With all the preliminary work done, the two data sets can be plotted using a slightly inelegant invocation of ggplot2.

require(ggplot2)
## Loading required package: ggplot2
ggplot(us.dat, aes(x=year,y=bmi,weight=weight)) +
  geom_point(color="skyblue") +
  geom_smooth(method="lm",fullrange=TRUE) +
  geom_point(data=ma.dat, aes(x=year,y=bmi), color = "navy") +
  geom_smooth(data=ma.dat, aes(x=year,y=bmi), method="loess") +
  xlab("Year") +
  ylab("BMI")
BMI Trends: The Average American Woman vs. Miss America

BMI Trends: The Average American Woman vs. Miss America

There’s really no good reason to fit a linear trend to the Miss America data, especially given the new observations, so I instead use LOESS. There’s really, really no good reason to fit a linear trend to the American average data, so I leave that choice intact.


  1. These reports summarize results from NHANES (National Health and Nutrition Examination Survey), which appears to be filled with fascinating longitudinal data.

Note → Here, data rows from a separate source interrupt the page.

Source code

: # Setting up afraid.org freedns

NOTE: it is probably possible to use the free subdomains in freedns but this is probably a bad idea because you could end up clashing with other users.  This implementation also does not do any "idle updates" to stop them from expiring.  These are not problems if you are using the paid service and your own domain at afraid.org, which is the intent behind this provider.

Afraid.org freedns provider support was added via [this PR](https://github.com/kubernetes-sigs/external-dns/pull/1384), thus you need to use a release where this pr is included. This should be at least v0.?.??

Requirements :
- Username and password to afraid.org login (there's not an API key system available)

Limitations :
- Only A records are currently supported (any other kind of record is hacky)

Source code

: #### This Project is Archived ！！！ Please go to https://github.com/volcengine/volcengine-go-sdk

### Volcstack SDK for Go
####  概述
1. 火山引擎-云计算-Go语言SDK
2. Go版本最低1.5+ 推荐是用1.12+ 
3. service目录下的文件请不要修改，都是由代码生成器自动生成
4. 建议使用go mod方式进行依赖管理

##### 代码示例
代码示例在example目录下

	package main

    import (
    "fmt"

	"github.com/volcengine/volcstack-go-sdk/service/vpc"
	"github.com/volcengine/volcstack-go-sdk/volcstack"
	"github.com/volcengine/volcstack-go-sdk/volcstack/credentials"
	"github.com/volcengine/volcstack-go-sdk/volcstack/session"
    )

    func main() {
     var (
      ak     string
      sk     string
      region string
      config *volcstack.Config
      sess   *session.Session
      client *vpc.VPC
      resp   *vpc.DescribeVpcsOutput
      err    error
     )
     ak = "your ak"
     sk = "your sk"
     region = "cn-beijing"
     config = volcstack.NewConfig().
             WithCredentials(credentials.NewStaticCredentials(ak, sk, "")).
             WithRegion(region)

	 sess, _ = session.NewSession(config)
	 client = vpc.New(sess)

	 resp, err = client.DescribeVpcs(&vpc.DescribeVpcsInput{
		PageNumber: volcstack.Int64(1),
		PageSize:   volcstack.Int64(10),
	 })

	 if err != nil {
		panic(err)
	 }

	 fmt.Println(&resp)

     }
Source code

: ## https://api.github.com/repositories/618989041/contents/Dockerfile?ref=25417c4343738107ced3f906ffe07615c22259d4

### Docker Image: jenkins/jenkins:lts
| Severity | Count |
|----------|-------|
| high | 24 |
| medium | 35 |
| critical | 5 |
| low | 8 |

  2. Incidentally, because BMI is nonlinear in weight and height, the mean BMI is in general not equal to the BMI computed from mean weight and mean height. I should have paid more attention to be sure of this, but I strongly expect that the CDC is doing the right thing and reporting the mean of BMIs and not the BMI of means.